Don Edward Ansell, the sheriff of Prince George's County, says he realized from the start that there was something awkward about the idea.

Here he was, only recently found innocent of charges that he had misappropriated funds from a 1976 banquet, and now some friends and strangers wanted to involve him in another banquet - this time to pay off the legal fees that grew out of the first one.

"My first reaction was that I don't want any part of this," said the sheriff yesterday, hours before the "Evening with Don Ansell" was to begin at the Port of Italy Inn.

"But there's no way I've got the money to pay $55,000 in legal bills. So I said to 'em: 'Look, do what you want. But I want no money coming directly to me. If you all want to collect the money and send it directly to the lawyers, fine. I don't want to touch one dime. And, please, keep accurate records - right down to the penny.'"

With these cautious instructions, the preparations for another Don Ansell banquet bagan. In a sense, this one was to be different than all the earlier banquets - the "Friends of Don Ansell' testimonial and "Sheriff's Greek Dinner" in 1975 and the "Deputy of the Year" banquet, which eventually led to his indictment, in 1976.

It was to be different because Don Ansell himself, who one former associate calls "the master of county testimonials" was not going to stay out of the prebanquet organizing. "All I'm going to do," he said, "is show up."

There is nothing illegal or improper about an elected public official holding a fund raiser to cover legal fees. Marvin Mandel, the suspended governor of Maryland, benefited from a similar fund raising effort following his indictment on political corruption charges last year.

Despite the sheriff's low profile for his own fund raiser, the network for selling tickets and drumming up support for last night's affair was the same one Ansell has always used. A man named Albert J. Fanelli, who has an unlisted telephone number and whom Ansell says he has never met, is listed as treasurer, but it is Ansell's key aides who have pushed most of the tickets at the county courthouse in Upper Marlboro and around the county.
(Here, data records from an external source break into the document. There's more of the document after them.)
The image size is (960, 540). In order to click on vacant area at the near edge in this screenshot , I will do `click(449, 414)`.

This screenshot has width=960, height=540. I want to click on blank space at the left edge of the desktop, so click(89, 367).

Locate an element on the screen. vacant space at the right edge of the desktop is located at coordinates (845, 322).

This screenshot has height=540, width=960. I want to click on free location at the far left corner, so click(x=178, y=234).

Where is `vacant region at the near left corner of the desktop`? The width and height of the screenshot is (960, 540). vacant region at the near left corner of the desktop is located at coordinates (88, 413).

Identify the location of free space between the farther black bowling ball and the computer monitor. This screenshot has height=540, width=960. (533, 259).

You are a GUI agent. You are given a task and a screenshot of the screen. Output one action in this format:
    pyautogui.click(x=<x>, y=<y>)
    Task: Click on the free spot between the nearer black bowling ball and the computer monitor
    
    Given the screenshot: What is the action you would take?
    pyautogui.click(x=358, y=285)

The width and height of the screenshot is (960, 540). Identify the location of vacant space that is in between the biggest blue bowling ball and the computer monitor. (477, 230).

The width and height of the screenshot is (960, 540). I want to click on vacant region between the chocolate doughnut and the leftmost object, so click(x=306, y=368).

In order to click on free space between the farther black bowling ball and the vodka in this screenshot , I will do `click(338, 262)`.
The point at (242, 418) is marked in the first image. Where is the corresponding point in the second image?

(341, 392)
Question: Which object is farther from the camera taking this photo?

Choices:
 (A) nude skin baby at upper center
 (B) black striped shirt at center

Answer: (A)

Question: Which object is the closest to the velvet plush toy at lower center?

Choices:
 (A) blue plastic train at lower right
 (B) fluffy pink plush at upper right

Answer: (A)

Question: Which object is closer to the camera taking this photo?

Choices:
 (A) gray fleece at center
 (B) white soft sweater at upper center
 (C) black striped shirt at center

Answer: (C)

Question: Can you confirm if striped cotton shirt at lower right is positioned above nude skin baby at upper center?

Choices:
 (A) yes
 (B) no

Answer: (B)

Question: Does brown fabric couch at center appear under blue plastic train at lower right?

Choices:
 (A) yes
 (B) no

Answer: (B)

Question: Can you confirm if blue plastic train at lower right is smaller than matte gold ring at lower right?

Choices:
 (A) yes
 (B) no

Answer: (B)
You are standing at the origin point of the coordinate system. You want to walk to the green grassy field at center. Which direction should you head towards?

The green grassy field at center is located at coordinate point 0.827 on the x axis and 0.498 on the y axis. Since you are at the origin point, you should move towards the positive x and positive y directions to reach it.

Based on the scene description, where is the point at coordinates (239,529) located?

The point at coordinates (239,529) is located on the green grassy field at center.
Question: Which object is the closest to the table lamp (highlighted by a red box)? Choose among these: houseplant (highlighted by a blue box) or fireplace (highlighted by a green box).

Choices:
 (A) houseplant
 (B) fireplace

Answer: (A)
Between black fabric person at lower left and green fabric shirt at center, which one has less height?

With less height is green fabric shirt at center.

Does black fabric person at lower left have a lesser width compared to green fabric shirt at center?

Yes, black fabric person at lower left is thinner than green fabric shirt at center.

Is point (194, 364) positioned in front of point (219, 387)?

"I was hit the same way I always am for one of Don's events," said a Hyattsville businessman who asked to remain anonymous because he did not want Ansell "to think I'm another person dumping on him."

"About three weeks ago, I got a call from Maj. Enid Smith (Ansell's assistant). She told me about the fund raiser and said they would be sending me some $25-a-person tickets. A week later I got a letter. Then an off-duty deputy came in one day and dropped off six tickets. I was supposed to sell them, I guess. But, hey, I'm not even going myself."

Smith has been on sick leave for several days. She turned over her ticket-pushing role to Maj. Donald Coss, another top Ansell assistant.

"I sold them to anybody," said Coss. "A lot of deputies bought them, but there was no pressure.

"I've sold them outside the courthouse, too. I took a bunch of them up to Prince George's Community College and sold them to some professors. They donated to the good cause, but said they couldn't or wouldn't come."

Another Ansell assistant said he expected many people in the community to react as the professors did. "I think there are a lot of folks who privately wish Don the best," this assistant said "but are still reluctant, despite his acquittal, to publicly support him."

Ansell has grown accustomed to such hesitancy. "I get used to that before and during the trial," he said. "A lot of my own deputies were like that. Some were afraid to talk to me. Others would come up and say: 'Hey, did you or didn't you [misappropriate nearly $2,000 from the 1976 banquet.'] I'd sit down and talk with them. I'd tell them not to be hesitant."

Ansell still is hesitant to talk with reporters. During a 10-minute interview yesterday, he often referred to what he called "the lies" that have been written about him. It was a Washington Post article in March, 1977, that prompted the state's attorney to investigate Ansell's earlier fund-raiser and his conduct in office.

The sheriff noted that in April, two months after his acquittal, Circuit Court Judge James Taylor expunged from the 1977 grand jury report which accompanied his indictment several negative statements about his department. "It turns out they were all illegal, unsubstantiated lies," Ansell said yesterday.

Despite his recent successes in court, the 40-year-old Ansell's political future is very much in doubt. He said yesterday that he will probably seek a third 4-year term this fall and has a network "of about 360 hard-core poll workers."

What he will probably not have, however, is the support of the county Democratic leadership, which will be forming its slate next month. Ansell ran on the organization slate in 1970 and 1974 and was first encouraged to seek office by lawyer Peter O'Malley, a leader of the country Democratic organization.

"Don Ansell has followed the classic formula for not getting on the slate," said one party leader. "Sure, there is some sentiment that he is innocent and a great guy, but there's more of a feeling that he's an embarrassment. The reasons to keep him off the slate will probably be stronger than the sentiment to show that we won't turn our backs on a guy who's gone through a lot and been acquitted."